As they work their way up, young up-and-coming beauty professionals are blazing trails and making waves. We scoured the country to find out who is doing what and how it all began. Here is our chat with up-and-coming beauty professional, Lesley Spencer.
Salon Magazine: How did you get your start in hair? Why did you decide to be part of this industry?
Lesley Spencer: From a young age, I aspired to be an artist. I loved (and still love) to paint, draw, make collages—anything where I can be creative and get my insides out. However, art as a career didn’t seem feasible to me. It wasn’t until an Aveda salon opened up down the street from my house, that I started to think of hairstyling as way to connect hair and art together as a career. You get to cut, shape, style, mould and colour on a live canvas. Of course, you don’t always have creative freedom, but that in itself can be exciting. You work with the client to make the picture in their minds a reality. In a strange way, my artist dreams came true, but not in the form I originally thought. I love my career, and I love that I can be creative. Even the slightest boost in confidence can lead someone to make a bold decision they may not have had the courage to before. Because of that, I truly believe a good haircut and colour can change a person’s life.

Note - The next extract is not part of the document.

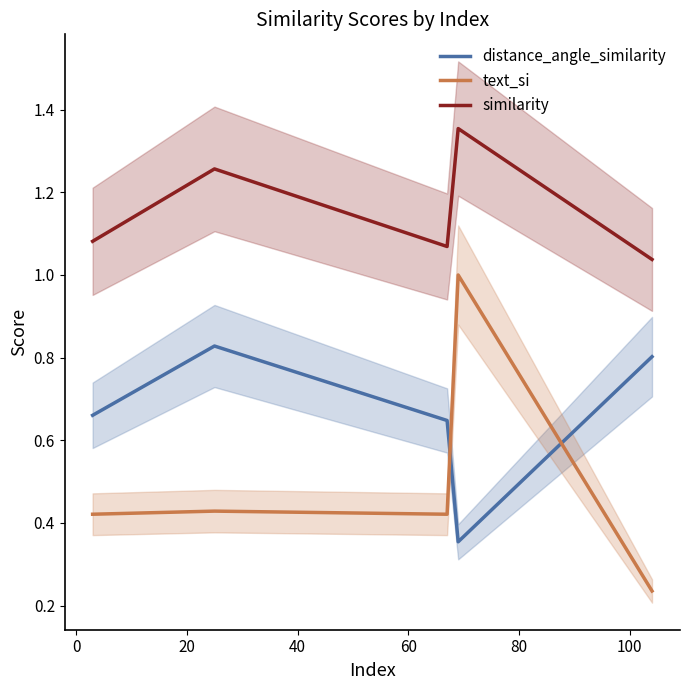

What is the average value of the text_si series?

0.5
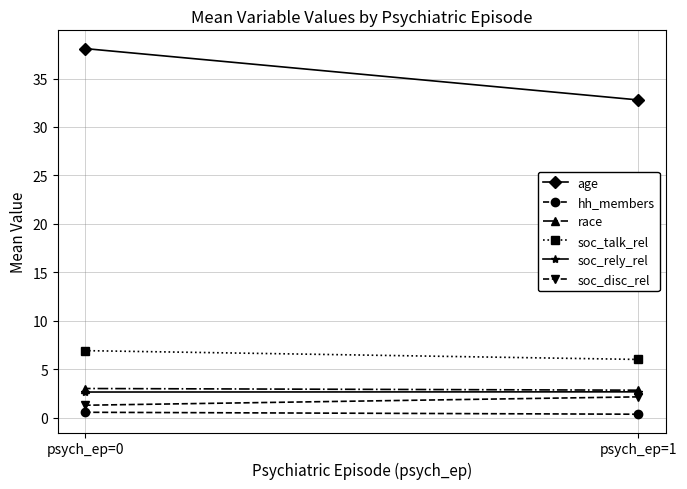

At which label is hh_members closest to 0?

psych_ep=1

SM: What drives and motivates you as a hairstylist?
LS: I love to teach! Whether that be teaching my students something new, or even a guest how to recreate the salon look at home, seeing that light bulb go off in their head is both rewarding and motivating.

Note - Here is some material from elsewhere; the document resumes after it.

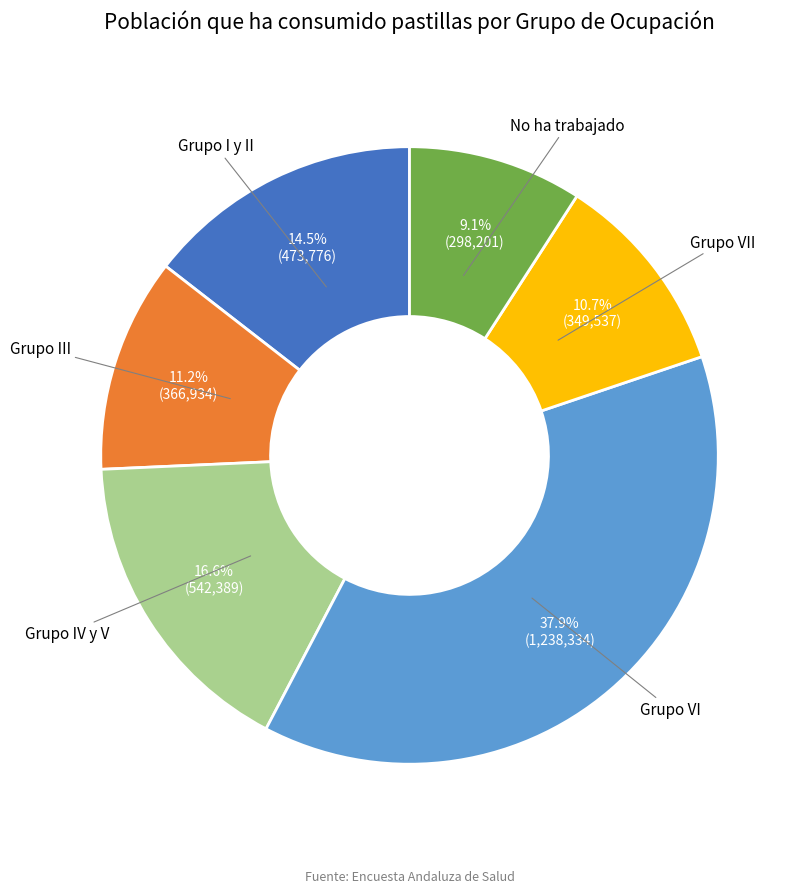

What is the smallest slice in the pie chart?

No ha trabajado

SM: What is your expertise? What do you specialize in or excel at?
LS: My expertise is colour. I love working with colour as there is something very satisfying about matching the right tone to the right person. It makes a world of a difference. However, I am trained as a dualist and I think that knowing one craft helps improve the other. Knowing which cuts suit which colours and vice versa. I couldn’t just choose one. Cutting and colouring are so different and I enjoy having that variety in my week.
SM: What is the one lesson you’ve learned throughout your education and career that you still keep in mind today?
LS: It’s okay to make mistakes in both your career and in your life. Though it may not seem like it at the time, without making mistakes you cannot learn from them and grow as a person. It’s important to learn how to take a negative outcome and turn it into something positive.
SM: Who is your mentor or who do you look up to when it comes to hair? Anyone particular on social media?
LS: My mentor is Tristin Morrison, the senior creative director for Aveda Canada. I am lucky and grateful to have such a hardworking and motivated mentor accessible to me every day. He spends his days teaching, working on models, researching fashion, and accommodating clients on his breaks. The amount of focus and detail he puts into every haircut is so inspiring and I can only hope to be like that when I reach that point in my career. When it comes to social media, I love hairbrained. The work on that account inspires me. Seeing that level of creativity on the daily motivates me to create and share my own work with people.
SM: Who is your hair hero? Is there someone you want to work with?
LS: Angelo Seminara introduced me to a whole new world of hair. From his ‘Hair Sushi’ to his ‘Hair Imprinting’, he makes anything seem possible. It would be amazing to be in the same room with him just watching him work, let alone be able to work alongside him!
SM: As a young artist, what has been the biggest challenge you’ve faced and how have you overcome that?
LS: I am very hard on myself when it comes to my craft. I struggle with being completely satisfied with my art, especially when I’m doing something creative. My most significant challenge has been embracing the imperfections as a part of my creations. I have been reading a book called Linchpin by Seth Godin (a must read), and there is a quote in the book that encapsulates my thoughts perfectly: “Art is never defect-free. Things that are remarkable never meet spec because that would make them standardized, not worth talking about.”
SM: Who gave you the best advice as you embarked on your career and what was that advice?
LS: Growing up, my dad gave me a straightforward piece of advice. Never say “no” and always do what it takes to finish the job. Following this advice has gotten me to where I am today. It’s simple, but it works.
SM: What is your one must-have product?
LS: Aveda Air control hairspray is hands down my favourite product. I have very fine hair and I love voluminous hair with a matte finish. Air control gives me that and more.
SM: What are your goals for the next 5-10 years? Where do you see yourself in the beauty industry?
LS: I am fortunate enough in life to say that my goals are to continue down the path that I am currently on. I plan on spending the next 5 to 10 years practicing and perfecting my craft and sharing my knowledge with my many students to help them grow into amazing hairdressers.